Health officials also reported there were 6,499 COVID-19 patients hospitalized, also a record high. Of those, 20% of whom were being treated in intensive care units. In the past week, the number of patients hospitalized has increased by more than 1,600.
There were also two additional cases of multisystem inflammatory syndrome in children, or MIS-C, reported Thursday, bringing the total cases of MIS-C in L.A. County to 51 children including one child who died.
And while an overwhelming number of patients are in critical condition, healthcare workers are suffering too.
“I cannot vent to my co-workers, because my co-workers mostly are crying and they need my shoulder to cry on,” said one longtime ER nurse who spoke with CBSLA but did not wish to be identified.
The pressure to keep up with the alarming surge in cases is putting immeasurable weight on the shoulders of medical professionals.

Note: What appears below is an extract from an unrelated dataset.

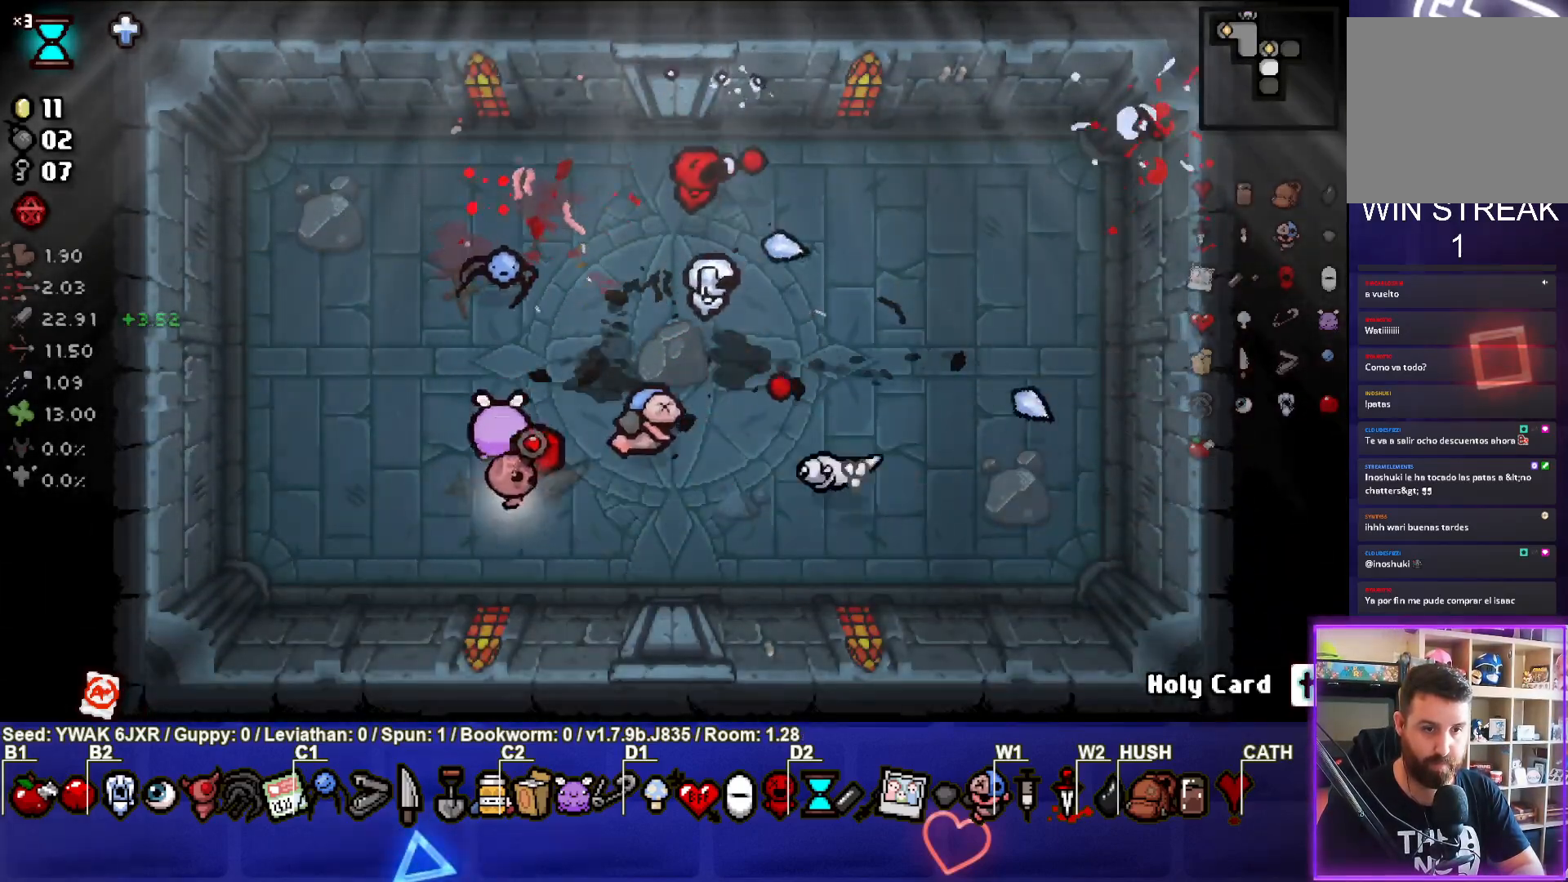
{"buttons": [], "left_stick": "left", "right_stick": "center", "events": [[33, "left_stick", "center"], [283, "left_stick", "left"], [367, "CIRCLE", "up"]]}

“It’s trauma, but it’s also grief. It’s fear, it’s panic, it’s worry, ” said Dr. Hoda Abou-Ziab, a clinical psychologist at UCLA Medical Center.
She said before the surge, doctors and nurses were reaching out for mental health support. But now, there’s just no time.
“What I worry about is more the future,” she said. “So, once we are past this surge, what is it going to look like for our physicians, our nurses, our frontline staff?”
The L.A. County Department of Public Health also announced that it was providing more than $10 million worth of personal protective equipment to skilled nursing facilities, assisted living homes, adult residential care sites, substance use disorder centers, housing assistance programs and violence intervention agencies.
With testing results available for more than 4.5 million people, the overall positivity rate has increased to 14%.